AUSZUG
# Kaspersky Internet Security 2010: Erster Kurz-Test



## PCGH-Redaktion (29. Juni 2009)

Jetzt ist Ihre Meinung zu Kaspersky Internet Security 2010: Erster Kurz-Test gefragt. Beachten Sie dabei unsere Forenregeln.




			Dieser Inhalt steht nur eingeloggten Mitgliedern zur Verfügung.
        

 Zurück zum Artikel: Kaspersky Internet Security 2010: Erster Kurz-Test


----------



## Sarge_70 (29. Juni 2009)

habs seit einigen Tagen am Laufen und kann mich nicht beschweren.

Das Programm ist etwas kompakter und übersichtlicher als meine alte 09'er Version.

Die Schwächen bei der Erkennung müssen Kaspersky natürlich schnellstens beheben.

Grüsse


----------



## BadLuck (29. Juni 2009)

Und wieder "hardwarehungrig" oder haben sie das auch weiter verbessert?

Meine 09er Lizenz geht noch 239 Tage!

Kann man da eigentlich gratis updaten?


----------



## Pravasi (29. Juni 2009)

Hmm...In der Computerbild ist der Kaspersky in den letzten 3 Monaten nach und nach auf den letzten Platz gefallen,was die Schädlingserkennung angeht.Habe die 09er Version und überlege mir deswegen auf G-DATA umzusteigen,auch wenn die sonstigen Features ganz gut sind.
Weiss jemand,wo ,ausser in Computerbild es noch regelmässige(2-4 wöchentliche)Vergleichstest gibt?


----------



## eVoX (29. Juni 2009)

Mein 09 läuft sehr gut und macht keine Probleme, daher bleib ich mal bei 09.




BadLuck schrieb:


> Und wieder "hardwarehungrig" oder haben sie das auch weiter verbessert?
> 
> Meine 09er Lizenz geht noch 239 Tage!
> 
> Kann man da eigentlich gratis updaten?



Ja, du kannst mit der 09 Linzenz auf 10 umsteigen.


----------



## Siberian Tiger (29. Juni 2009)

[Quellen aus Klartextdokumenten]
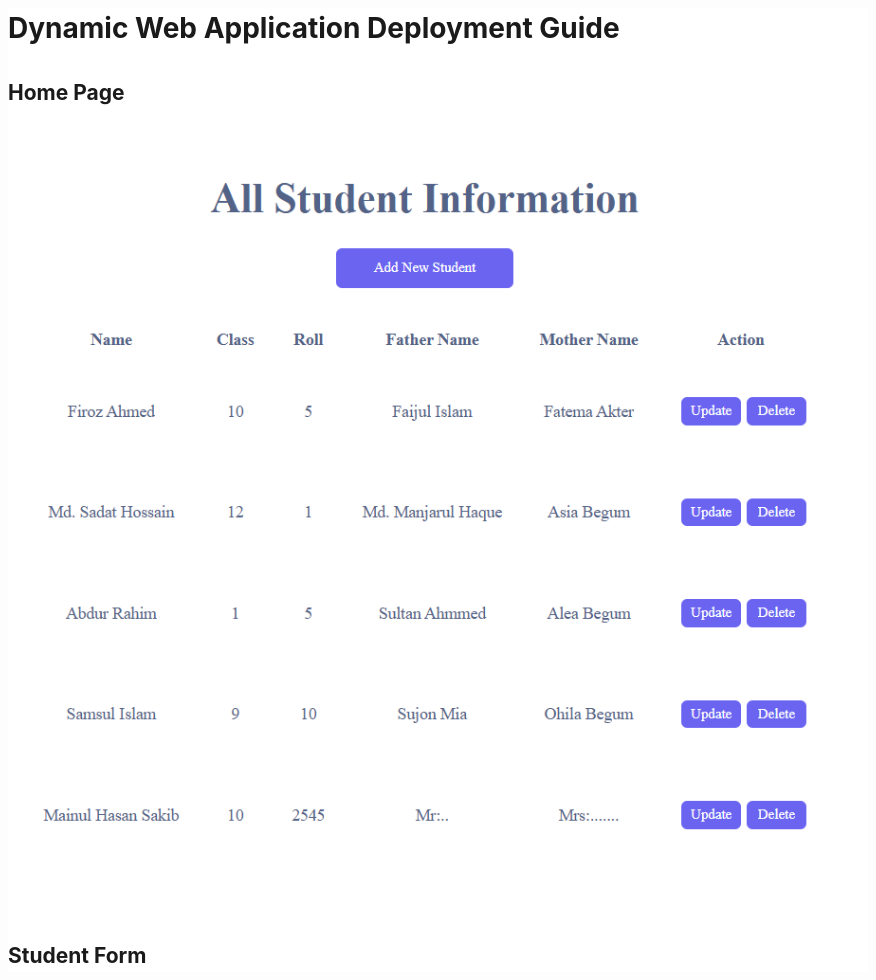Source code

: # Dynamic Web Application Deployment Guide

## Home Page
![Home Page](https://github.com/abrahimcse/sims-dynamic-web/blob/main/Images/Home.png)

## Student Form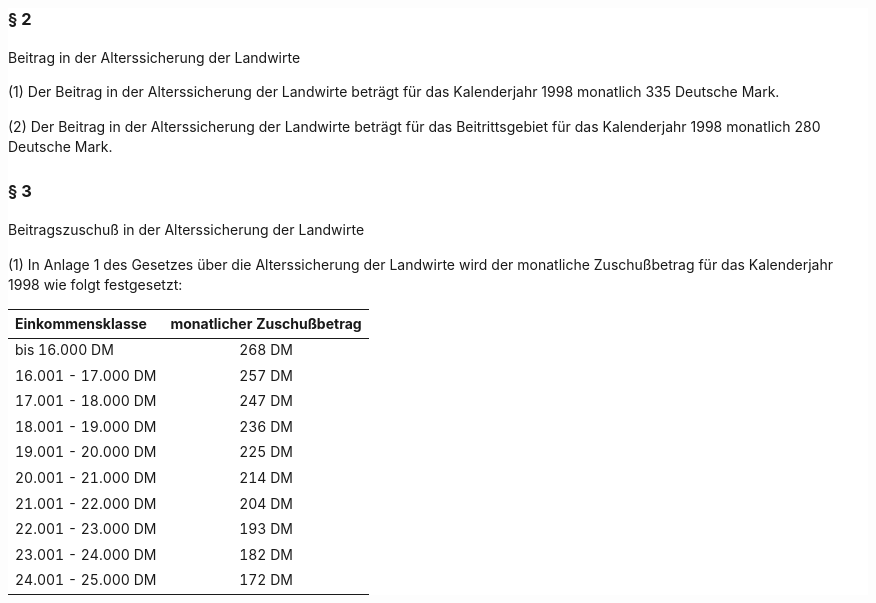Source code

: </div>

</div>

</div>

<span id="BJNR321900997BJNE000300305.html"></span>

### § 2  
Beitrag in der Alterssicherung der Landwirte

<div>

<div class="jnhtml">

<div>

<div class="jurAbsatz">

(1) Der Beitrag in der Alterssicherung der Landwirte beträgt für das
Kalenderjahr 1998 monatlich 335 Deutsche Mark.

</div>

<div class="jurAbsatz">

(2) Der Beitrag in der Alterssicherung der Landwirte beträgt für das
Beitrittsgebiet für das Kalenderjahr 1998 monatlich 280 Deutsche Mark.

</div>

</div>

</div>

</div>

<span id="BJNR321900997BJNE000400305.html"></span>

### § 3  
Beitragszuschuß in der Alterssicherung der Landwirte

<div>

<div class="jnhtml">

<div>

<div class="jurAbsatz">

(1) In Anlage 1 des Gesetzes über die Alterssicherung der Landwirte wird
der monatliche Zuschußbetrag für das Kalenderjahr 1998 wie folgt
festgesetzt:  

| Einkommensklasse   | monatlicher Zuschußbetrag |
| :----------------- | :-----------------------: |
| bis 16.000 DM      |          268 DM           |
| 16.001 - 17.000 DM |          257 DM           |
| 17.001 - 18.000 DM |          247 DM           |
| 18.001 - 19.000 DM |          236 DM           |
| 19.001 - 20.000 DM |          225 DM           |
| 20.001 - 21.000 DM |          214 DM           |
| 21.001 - 22.000 DM |          204 DM           |
| 22.001 - 23.000 DM |          193 DM           |
| 23.001 - 24.000 DM |          182 DM           |
| 24.001 - 25.000 DM |          172 DM           |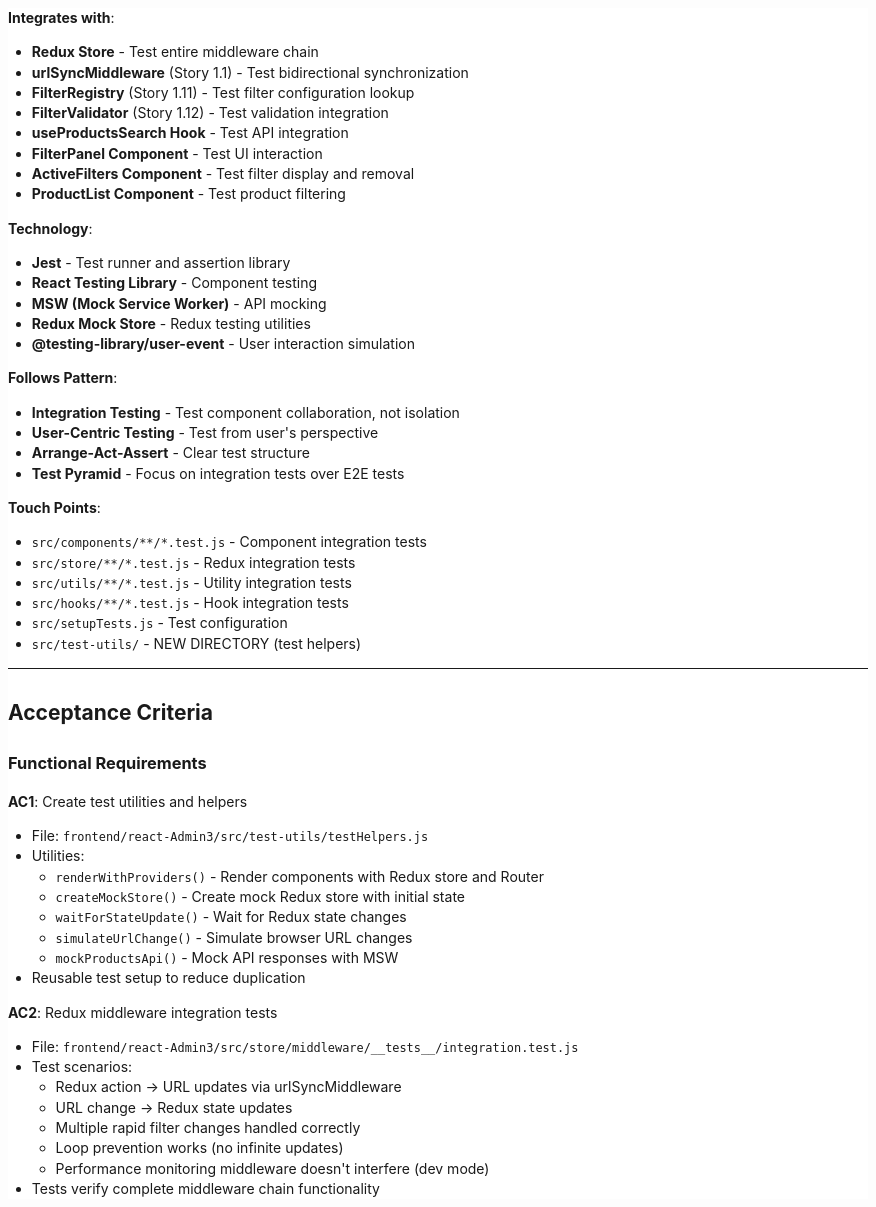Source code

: **Integrates with**:
- **Redux Store** - Test entire middleware chain
- **urlSyncMiddleware** (Story 1.1) - Test bidirectional synchronization
- **FilterRegistry** (Story 1.11) - Test filter configuration lookup
- **FilterValidator** (Story 1.12) - Test validation integration
- **useProductsSearch Hook** - Test API integration
- **FilterPanel Component** - Test UI interaction
- **ActiveFilters Component** - Test filter display and removal
- **ProductList Component** - Test product filtering

**Technology**:
- **Jest** - Test runner and assertion library
- **React Testing Library** - Component testing
- **MSW (Mock Service Worker)** - API mocking
- **Redux Mock Store** - Redux testing utilities
- **@testing-library/user-event** - User interaction simulation

**Follows Pattern**:
- **Integration Testing** - Test component collaboration, not isolation
- **User-Centric Testing** - Test from user's perspective
- **Arrange-Act-Assert** - Clear test structure
- **Test Pyramid** - Focus on integration tests over E2E tests

**Touch Points**:
- `src/components/**/*.test.js` - Component integration tests
- `src/store/**/*.test.js` - Redux integration tests
- `src/utils/**/*.test.js` - Utility integration tests
- `src/hooks/**/*.test.js` - Hook integration tests
- `src/setupTests.js` - Test configuration
- `src/test-utils/` - NEW DIRECTORY (test helpers)

---

## Acceptance Criteria

### Functional Requirements

**AC1**: Create test utilities and helpers
- File: `frontend/react-Admin3/src/test-utils/testHelpers.js`
- Utilities:
  - `renderWithProviders()` - Render components with Redux store and Router
  - `createMockStore()` - Create mock Redux store with initial state
  - `waitForStateUpdate()` - Wait for Redux state changes
  - `simulateUrlChange()` - Simulate browser URL changes
  - `mockProductsApi()` - Mock API responses with MSW
- Reusable test setup to reduce duplication

**AC2**: Redux middleware integration tests
- File: `frontend/react-Admin3/src/store/middleware/__tests__/integration.test.js`
- Test scenarios:
  - Redux action → URL updates via urlSyncMiddleware
  - URL change → Redux state updates
  - Multiple rapid filter changes handled correctly
  - Loop prevention works (no infinite updates)
  - Performance monitoring middleware doesn't interfere (dev mode)
- Tests verify complete middleware chain functionality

IHRE AUFGABE
Zu welchem Anbieter überlegt Pravasi laut dem Auszug zu Kaspersky Internet Security 2010 umzusteigen?

ERGEBNIS DER ÜBUNG
Zu G-DATA.